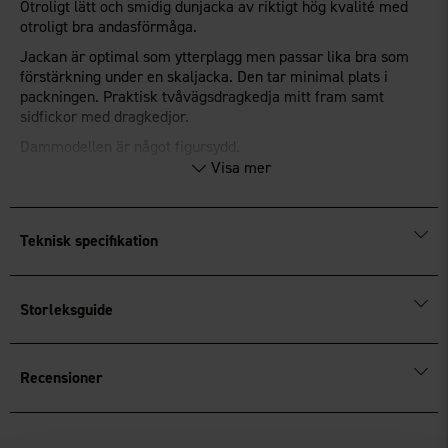
Otroligt lätt och smidig dunjacka av riktigt hög kvalité med
otroligt bra andasförmåga.
Jackan är optimal som ytterplagg men passar lika bra som
förstärkning under en skaljacka. Den tar minimal plats i
packningen. Praktisk tvåvägsdragkedja mitt fram samt
sidfickor med dragkedjor.
Dammodellen är något figursydd.
Visa mer
®
Fluorfri impregnering
BIONIC-FINISH
ECO
.
®
OEKO-TEX
Standard 100-certifierad.
Teknisk specifikation
Storleksguide
Recensioner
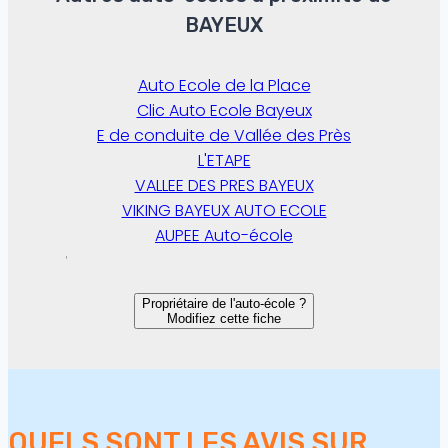
BAYEUX
Auto Ecole de la Place
Clic Auto Ecole Bayeux
E de conduite de Vallée des Près
L'ETAPE
VALLEE DES PRES BAYEUX
VIKING BAYEUX AUTO ECOLE
AUPEE Auto-école
Propriétaire de l'auto-école ?
Modifiez cette fiche
QUELS SONT LES AVIS SUR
────────────────────
■ Exercise goal:
Every line from the one with "Standard 100-certifierad." through the last line of the material gets printed exactly, and nothing more. Omit the pictures.

■ Task response:
Standard 100-certifierad.
Teknisk specifikation
Storleksguide
Recensioner
BAYEUX
Auto Ecole de la Place
Clic Auto Ecole Bayeux
E de conduite de Vallée des Près
L'ETAPE
VALLEE DES PRES BAYEUX
VIKING BAYEUX AUTO ECOLE
AUPEE Auto-école
Propriétaire de l'auto-école ?
Modifiez cette fiche
QUELS SONT LES AVIS SUR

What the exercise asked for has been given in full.